Yep, that sounds good.

http://www.pigeons.biz/forums/showthread.php?t=10874


----------



## Lovebirds (Sep 6, 2002)

Have to ask, because more than likely I missed something along the way.....I just CAN NOT keep up with everyone AND their pigeons.........
You said you are releasing 2 (one is too cripled), so that means you've got 3 but are only releasing 2?


----------



## psychopomp (May 5, 2008)

Yes thats right, I am having one of the ones that had a small wing injury checked out first, she seems to fly perfectly to me, but I will make sure. two released, and keep one (badly crippled)....she doesnt really get along with the others as well...and sooner or later i will end up rescuing more anyways!

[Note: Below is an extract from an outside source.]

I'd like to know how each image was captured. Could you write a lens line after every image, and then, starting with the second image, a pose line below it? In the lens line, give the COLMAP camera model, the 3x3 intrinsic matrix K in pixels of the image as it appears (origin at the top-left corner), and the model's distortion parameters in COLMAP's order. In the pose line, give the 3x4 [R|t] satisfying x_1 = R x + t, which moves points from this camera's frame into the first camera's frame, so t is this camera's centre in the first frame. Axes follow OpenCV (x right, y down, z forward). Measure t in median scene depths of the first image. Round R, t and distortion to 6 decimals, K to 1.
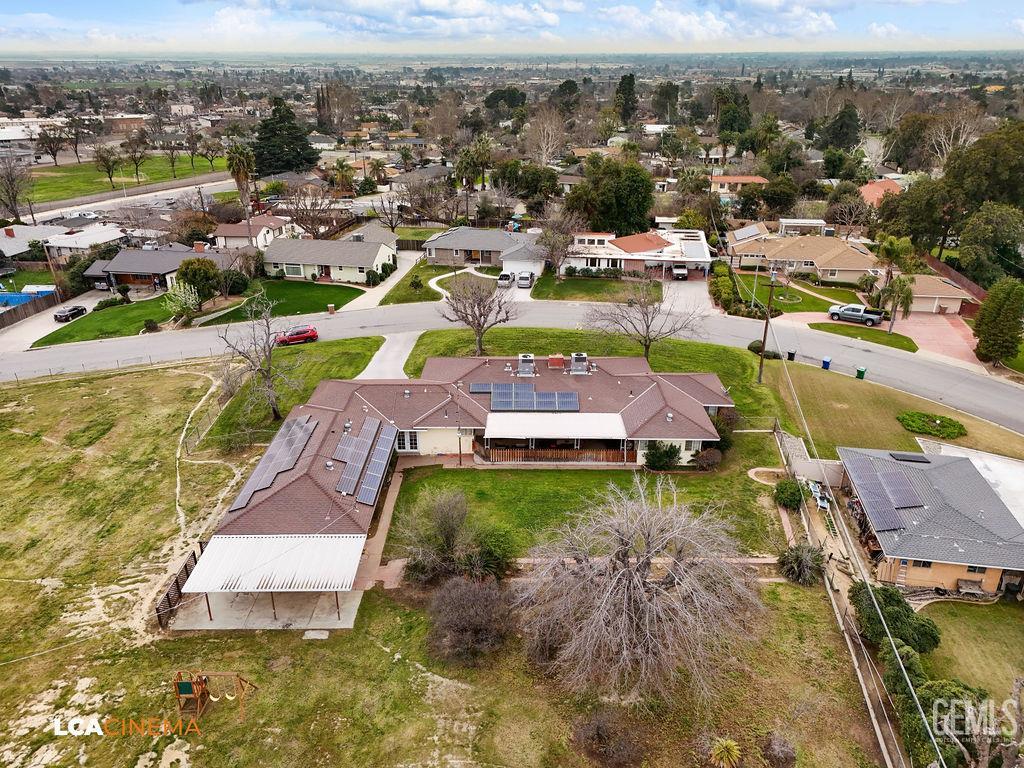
lens RADIAL K [[747.1, 0, 513.7], [0, 747.1, 387.9], [0, 0, 1]] dist [0.087799, -0.088388]
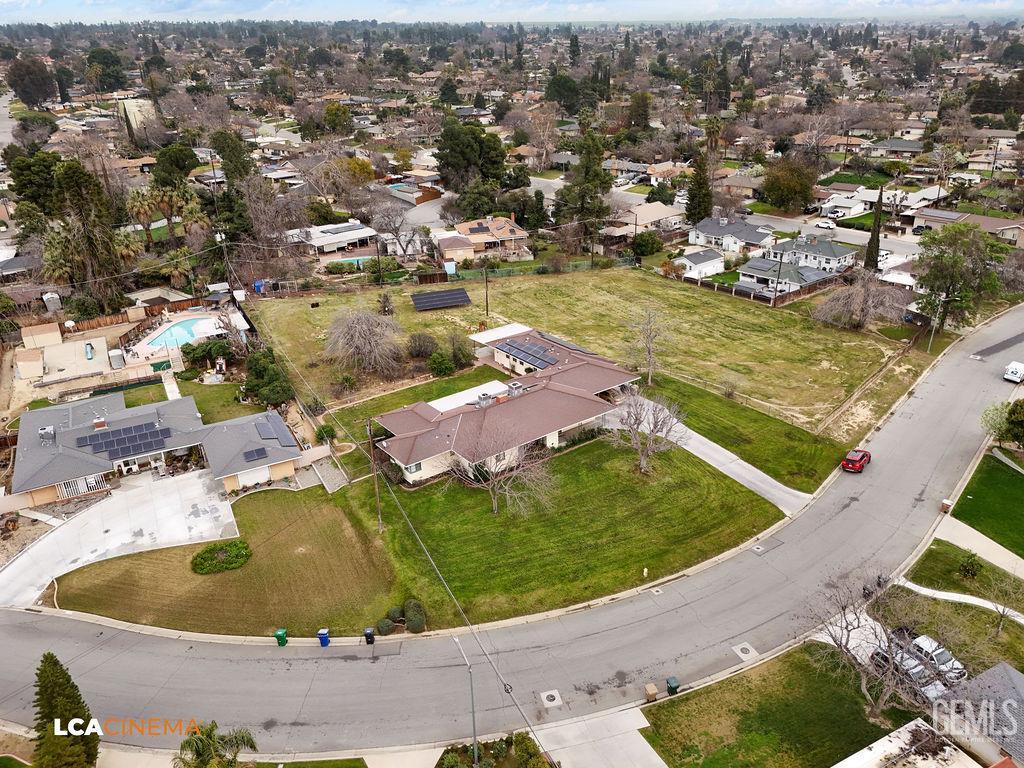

I just wanted to make sure about the one that was found in a different area..I could release them separately. for all I know she could find her way back to downtown anyways as its only a few miles.


----------



## Charis (Feb 11, 2007)

She sure could find her way downtown but if you release her form your yard, she will be able to make up her own mind.


----------



## psychopomp (May 5, 2008)

sounds like a plan  am excited and nervous!!will take pics give an update...probably in april if we get a decent spring.

thanks!!!!


----------



## Jaye (Mar 13, 2008)

Always pick the safer place...tempered with familiarity of course, and other intangibles. If you feel your locale is safer, then that is the choice you should go with.


----------